Die ständige Bewegung der Erzählung, die Verschiebungen und Veränderungen im Leben der Protagonisten werden oft mit Hilfe von Szenen-Überlappungen realisiert, zum Beispiel in der Episode „The New Girl“, für die Kameramann Christopher Manley die Emmy-Nominierung erhielt: In zwei Flashbacks wird gezeigt, was mit Peggy (Elisabeth Moss) seit der Feststellung, dass sie schwanger ist, geschah.Die eine Szene geht hier in die nächste über: Peggy geht in ihrer Wohnung den Korridor entlang, öffnet die Tür des Zimmers, kommt herein und schließt sie mit dem Gesicht zu uns; in einer langsamen Überblende verwandelt sich die Vertikale der Tür in die unscharfe Vertikale eines Fensters, das den Platz der Tür im Bild einnimmt.

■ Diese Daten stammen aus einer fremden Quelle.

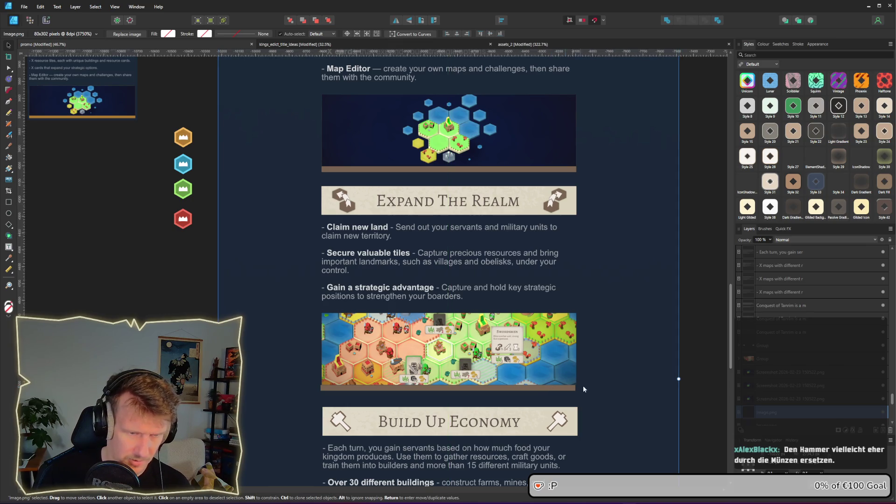
click(555, 388)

Wir sehen Peggy liegend und hören eine männliche Stimme (eines Arztes) über ihre Situation reden. Dies ist ein Flashback, das uns zwei Jahre zurück versetzt. In einer weiteren Szene, später in der Episode, sitzt Peggy auf der Couch; die Kamera schwenkt zu einem Stuhl und bewegt sich dann auf der Diagonale nach rechts oben, so dass die Stuhllehne (mit dem Rücken des darauf sitzenden Mannes) den Bildschirm verdunkelt – aber die Bewegung setzt sich fort, und am oberen Ende der Diagonale taucht Peggy auf, im Bett liegend. Ein weiteres Flashback: Don besucht Peggy im Krankenhaus…
Über „Mad Men“s visuelle Kunst müsste man, wie auch über etliche andere Produktionen, ein ganzes Buch schreiben, um ihnen gerecht zu werden. Ich werde im späteren Verlauf der Reihe gewiss wieder auf die AMC-Produktion zu sprechen kommen.